I think that anybody given to self-observation will notice that sometimes our worst enemy is ourselves. They say we have guardian angels; I think we also have inner saboteurs. There is, I believe, a war going on in us all the time. But the enemy is not Satan but rather our rogue thoughts.
So I perk up at stories that show how people wreak havoc on
themselves with their own beliefs.
Walter Cannon has described the phenomenon of voodoo
death. A perfectly healthy man
learns that some sorcerer has pointed the bone at him, with the intent of a
spell to kill him. The victim is
terrified and feels defenseless. He lies down, his whole vital apparatus
crashes, and he dies. Voodoo death
illustrates the violence we can inflict on ourselves--all by virtue of what we believe and what we expect.
Voodoo death is an extreme form of so-called nocebo, the opposite of the well-known
placebo effect. The placebo is a mystery
in plain sight, an embarrassment to doctors and pharmacologists.
Example: antidepressant drugs are only a small percentage
more effective than placebos, non-drugs whose beneficial effects are based
solely on the positive beliefs they induce in patients.
The positive effects of placebo are well known but not the
negative effects of nocebo.
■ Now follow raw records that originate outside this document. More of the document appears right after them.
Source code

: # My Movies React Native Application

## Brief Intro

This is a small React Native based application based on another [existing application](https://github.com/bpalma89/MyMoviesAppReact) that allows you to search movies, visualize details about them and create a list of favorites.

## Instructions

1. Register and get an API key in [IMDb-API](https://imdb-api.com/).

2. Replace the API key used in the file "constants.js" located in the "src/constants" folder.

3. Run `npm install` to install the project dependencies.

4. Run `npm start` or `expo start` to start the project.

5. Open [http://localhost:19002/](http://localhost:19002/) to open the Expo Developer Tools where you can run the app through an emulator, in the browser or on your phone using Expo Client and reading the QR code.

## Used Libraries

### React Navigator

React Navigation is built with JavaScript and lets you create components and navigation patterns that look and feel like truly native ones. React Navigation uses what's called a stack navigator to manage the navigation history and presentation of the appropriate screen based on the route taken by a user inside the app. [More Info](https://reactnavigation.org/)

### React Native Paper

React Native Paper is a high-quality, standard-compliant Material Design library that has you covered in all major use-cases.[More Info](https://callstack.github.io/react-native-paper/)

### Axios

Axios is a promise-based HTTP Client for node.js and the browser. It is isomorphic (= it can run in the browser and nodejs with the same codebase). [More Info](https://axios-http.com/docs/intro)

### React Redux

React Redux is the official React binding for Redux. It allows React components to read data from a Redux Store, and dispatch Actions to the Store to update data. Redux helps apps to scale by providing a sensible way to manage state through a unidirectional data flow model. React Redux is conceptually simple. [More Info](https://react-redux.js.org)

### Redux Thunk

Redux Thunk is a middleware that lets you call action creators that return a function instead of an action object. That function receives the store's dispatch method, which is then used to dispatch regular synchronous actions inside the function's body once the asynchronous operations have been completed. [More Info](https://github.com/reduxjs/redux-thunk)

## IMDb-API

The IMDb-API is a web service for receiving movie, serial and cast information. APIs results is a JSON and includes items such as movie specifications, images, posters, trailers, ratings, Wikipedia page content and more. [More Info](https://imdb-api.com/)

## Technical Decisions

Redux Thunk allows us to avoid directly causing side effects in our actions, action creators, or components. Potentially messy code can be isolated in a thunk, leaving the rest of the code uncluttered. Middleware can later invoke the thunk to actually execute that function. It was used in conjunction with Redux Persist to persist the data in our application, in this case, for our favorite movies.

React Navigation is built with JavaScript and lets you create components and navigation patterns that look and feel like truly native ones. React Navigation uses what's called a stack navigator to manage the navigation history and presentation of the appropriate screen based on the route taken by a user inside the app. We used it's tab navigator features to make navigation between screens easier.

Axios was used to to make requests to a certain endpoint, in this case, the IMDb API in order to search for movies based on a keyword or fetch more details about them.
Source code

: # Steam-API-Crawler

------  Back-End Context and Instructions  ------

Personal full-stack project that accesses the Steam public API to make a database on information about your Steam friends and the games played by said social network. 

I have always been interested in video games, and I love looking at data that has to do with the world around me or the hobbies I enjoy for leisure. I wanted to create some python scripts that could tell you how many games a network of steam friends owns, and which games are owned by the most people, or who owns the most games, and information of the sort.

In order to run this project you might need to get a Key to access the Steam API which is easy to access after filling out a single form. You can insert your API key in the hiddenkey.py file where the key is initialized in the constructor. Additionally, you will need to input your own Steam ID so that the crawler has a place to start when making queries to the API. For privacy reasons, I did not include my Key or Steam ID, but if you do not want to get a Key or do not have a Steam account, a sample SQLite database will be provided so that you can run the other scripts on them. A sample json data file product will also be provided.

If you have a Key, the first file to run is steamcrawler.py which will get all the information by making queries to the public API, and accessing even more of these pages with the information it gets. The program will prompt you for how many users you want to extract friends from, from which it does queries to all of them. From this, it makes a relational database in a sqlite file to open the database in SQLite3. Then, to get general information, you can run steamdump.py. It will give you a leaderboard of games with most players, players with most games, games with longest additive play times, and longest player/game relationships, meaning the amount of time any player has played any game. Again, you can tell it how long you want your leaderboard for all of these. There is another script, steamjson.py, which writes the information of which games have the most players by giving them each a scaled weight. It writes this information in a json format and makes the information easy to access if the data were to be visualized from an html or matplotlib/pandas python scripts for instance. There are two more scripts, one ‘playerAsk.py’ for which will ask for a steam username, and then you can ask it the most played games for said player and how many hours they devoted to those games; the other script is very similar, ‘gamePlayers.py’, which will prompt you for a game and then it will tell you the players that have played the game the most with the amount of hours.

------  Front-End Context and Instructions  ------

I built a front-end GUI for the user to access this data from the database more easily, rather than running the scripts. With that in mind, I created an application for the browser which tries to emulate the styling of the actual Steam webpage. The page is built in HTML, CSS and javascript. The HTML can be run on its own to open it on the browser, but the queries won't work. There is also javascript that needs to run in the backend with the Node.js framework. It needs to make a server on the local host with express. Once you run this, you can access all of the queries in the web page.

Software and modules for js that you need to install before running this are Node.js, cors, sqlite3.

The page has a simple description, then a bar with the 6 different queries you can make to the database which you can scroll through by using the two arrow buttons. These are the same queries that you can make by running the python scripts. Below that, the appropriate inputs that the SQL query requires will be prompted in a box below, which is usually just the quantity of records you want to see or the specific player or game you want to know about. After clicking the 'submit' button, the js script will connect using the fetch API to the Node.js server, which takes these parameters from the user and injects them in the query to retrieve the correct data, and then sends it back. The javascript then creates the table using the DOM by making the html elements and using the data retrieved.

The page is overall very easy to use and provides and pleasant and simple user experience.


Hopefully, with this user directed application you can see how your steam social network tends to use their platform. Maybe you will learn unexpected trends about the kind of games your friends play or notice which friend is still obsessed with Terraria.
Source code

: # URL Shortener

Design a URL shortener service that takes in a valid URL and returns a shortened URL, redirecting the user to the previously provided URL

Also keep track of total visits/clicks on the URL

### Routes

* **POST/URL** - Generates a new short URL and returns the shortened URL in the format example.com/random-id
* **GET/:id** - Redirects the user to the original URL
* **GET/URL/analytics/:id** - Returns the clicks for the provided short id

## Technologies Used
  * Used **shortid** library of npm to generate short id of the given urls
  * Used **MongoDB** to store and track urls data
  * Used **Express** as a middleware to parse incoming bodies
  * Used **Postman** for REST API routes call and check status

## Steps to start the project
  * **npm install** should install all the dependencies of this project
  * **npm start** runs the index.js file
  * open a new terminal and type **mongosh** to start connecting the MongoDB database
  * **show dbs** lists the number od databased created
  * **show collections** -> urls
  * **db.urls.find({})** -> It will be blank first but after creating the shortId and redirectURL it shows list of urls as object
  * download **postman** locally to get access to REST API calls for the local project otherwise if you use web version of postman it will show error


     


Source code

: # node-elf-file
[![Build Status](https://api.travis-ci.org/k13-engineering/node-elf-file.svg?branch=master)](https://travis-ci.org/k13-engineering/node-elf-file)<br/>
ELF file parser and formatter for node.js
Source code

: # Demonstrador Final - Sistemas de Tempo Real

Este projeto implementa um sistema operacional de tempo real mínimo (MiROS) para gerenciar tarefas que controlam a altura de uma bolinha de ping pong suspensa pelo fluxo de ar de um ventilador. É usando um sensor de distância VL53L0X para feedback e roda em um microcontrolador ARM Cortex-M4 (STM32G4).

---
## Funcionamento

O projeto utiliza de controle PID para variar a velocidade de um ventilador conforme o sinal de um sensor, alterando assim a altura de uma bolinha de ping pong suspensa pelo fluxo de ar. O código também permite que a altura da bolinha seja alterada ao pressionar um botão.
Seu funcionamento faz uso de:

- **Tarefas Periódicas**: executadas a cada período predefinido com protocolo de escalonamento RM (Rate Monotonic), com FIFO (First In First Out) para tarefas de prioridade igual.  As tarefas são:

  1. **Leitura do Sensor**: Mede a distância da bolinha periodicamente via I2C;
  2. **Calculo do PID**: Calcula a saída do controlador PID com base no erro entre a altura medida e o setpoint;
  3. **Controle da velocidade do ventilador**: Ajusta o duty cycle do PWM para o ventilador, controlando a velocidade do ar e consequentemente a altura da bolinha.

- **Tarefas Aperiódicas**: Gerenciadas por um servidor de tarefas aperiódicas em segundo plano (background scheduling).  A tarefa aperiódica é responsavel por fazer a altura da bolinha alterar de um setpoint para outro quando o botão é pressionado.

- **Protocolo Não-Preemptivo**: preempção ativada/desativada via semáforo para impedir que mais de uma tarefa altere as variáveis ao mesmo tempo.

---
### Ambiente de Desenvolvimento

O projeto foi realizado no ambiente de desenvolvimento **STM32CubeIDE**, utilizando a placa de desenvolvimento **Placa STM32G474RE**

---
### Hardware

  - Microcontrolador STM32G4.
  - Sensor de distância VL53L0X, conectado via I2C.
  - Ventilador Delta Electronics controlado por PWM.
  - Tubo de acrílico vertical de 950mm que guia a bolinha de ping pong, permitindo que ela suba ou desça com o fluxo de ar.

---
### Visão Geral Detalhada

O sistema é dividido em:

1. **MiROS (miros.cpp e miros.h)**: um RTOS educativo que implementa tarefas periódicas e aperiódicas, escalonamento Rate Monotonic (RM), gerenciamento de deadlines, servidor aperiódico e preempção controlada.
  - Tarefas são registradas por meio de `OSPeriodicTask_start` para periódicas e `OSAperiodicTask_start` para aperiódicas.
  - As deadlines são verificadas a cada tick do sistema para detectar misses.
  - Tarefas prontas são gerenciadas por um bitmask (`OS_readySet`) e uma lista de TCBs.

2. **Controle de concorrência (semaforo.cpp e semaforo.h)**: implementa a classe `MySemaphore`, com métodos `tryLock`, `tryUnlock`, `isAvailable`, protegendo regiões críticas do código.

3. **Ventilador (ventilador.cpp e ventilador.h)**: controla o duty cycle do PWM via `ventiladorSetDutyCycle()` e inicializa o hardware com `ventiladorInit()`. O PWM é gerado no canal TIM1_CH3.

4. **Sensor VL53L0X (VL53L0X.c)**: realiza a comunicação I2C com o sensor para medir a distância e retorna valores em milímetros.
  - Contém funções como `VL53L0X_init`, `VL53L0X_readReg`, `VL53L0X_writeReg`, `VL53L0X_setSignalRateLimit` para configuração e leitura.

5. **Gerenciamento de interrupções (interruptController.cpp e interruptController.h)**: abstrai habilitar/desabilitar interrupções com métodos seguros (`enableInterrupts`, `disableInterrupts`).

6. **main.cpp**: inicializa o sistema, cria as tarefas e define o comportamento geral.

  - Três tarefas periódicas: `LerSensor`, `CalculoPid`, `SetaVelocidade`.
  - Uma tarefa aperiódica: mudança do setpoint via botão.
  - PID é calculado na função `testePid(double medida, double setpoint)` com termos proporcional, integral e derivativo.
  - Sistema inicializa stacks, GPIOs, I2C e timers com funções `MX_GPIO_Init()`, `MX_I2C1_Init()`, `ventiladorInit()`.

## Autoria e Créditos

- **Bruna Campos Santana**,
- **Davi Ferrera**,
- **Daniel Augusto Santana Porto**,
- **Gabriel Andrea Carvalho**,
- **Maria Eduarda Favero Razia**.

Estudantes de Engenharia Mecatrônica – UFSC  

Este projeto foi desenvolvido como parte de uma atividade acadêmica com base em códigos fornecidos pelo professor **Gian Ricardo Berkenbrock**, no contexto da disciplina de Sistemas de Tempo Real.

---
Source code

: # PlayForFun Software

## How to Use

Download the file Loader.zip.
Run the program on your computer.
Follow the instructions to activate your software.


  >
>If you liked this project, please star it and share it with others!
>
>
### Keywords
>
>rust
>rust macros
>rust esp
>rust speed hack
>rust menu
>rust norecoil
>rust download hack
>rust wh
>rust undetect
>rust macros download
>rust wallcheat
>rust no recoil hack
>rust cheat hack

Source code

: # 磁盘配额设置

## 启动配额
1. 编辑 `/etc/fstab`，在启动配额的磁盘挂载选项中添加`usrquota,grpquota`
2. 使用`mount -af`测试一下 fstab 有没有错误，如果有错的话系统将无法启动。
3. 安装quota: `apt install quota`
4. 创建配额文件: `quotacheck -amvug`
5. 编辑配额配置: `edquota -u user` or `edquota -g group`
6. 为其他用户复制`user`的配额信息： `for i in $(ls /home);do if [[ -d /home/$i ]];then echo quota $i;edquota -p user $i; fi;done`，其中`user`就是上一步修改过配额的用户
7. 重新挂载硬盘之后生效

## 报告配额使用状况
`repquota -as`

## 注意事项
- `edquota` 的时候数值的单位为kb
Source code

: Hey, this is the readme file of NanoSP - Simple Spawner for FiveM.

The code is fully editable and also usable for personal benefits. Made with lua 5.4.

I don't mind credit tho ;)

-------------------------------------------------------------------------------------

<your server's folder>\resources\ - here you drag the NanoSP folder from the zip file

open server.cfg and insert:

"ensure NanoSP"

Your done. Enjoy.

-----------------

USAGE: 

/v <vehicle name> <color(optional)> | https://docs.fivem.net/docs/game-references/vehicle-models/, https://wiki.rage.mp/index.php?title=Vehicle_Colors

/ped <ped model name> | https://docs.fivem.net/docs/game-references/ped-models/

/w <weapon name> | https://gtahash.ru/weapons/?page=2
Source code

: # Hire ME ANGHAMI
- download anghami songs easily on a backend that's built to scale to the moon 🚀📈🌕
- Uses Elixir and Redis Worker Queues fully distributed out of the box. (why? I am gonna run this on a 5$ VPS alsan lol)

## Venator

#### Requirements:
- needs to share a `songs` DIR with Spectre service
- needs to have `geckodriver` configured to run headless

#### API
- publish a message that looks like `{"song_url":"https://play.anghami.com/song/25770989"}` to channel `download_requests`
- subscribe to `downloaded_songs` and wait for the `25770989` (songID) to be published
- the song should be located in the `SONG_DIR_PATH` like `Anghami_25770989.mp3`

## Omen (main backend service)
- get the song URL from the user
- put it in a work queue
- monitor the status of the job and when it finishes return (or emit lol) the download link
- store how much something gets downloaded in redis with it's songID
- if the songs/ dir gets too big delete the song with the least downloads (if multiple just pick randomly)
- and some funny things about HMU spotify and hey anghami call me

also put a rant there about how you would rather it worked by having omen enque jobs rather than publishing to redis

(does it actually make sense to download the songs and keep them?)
My
guess is that we seriously underrate the amount of harm we can do to
ourselves. We are after all
immersed in pathogenic ideation; just watch the commercials on the evening news—or
the news itself. The harm is not
deliberate but the result of subconscious suggestions operating on us.
In one case, a man was depressed over a fight with his friend
and swallowed 29 anti-depression pills; he became lethargic, blood pressure
dropped abnormally, and his pulse raced abnormally. When the man’s doctor told
him the pills were placebos and not the cause of his physical distress, the man
was relieved, and his symptoms disappeared. He took the pills believing something would happen to him;
something physically real did, but because he expected it—the effects were literally
manufactured by his mind.(See Shayla Love, Power
of Nocebo Effect, VICE. March, 2019)
Normally, we have no way of knowing what beliefs, images and
emotions are affecting or threatening our lives. Most people today are not
vulnerable to voodoo death; we’re too rational to believe it is possible. But that doesn’t mean there aren’t more subtle kinds of sorcery. I can
think of one possible agency where vulnerable minds may become victims of subtle
‘voodoo’ death or possession—the Internet. A big topic. Ideas on this, anybody?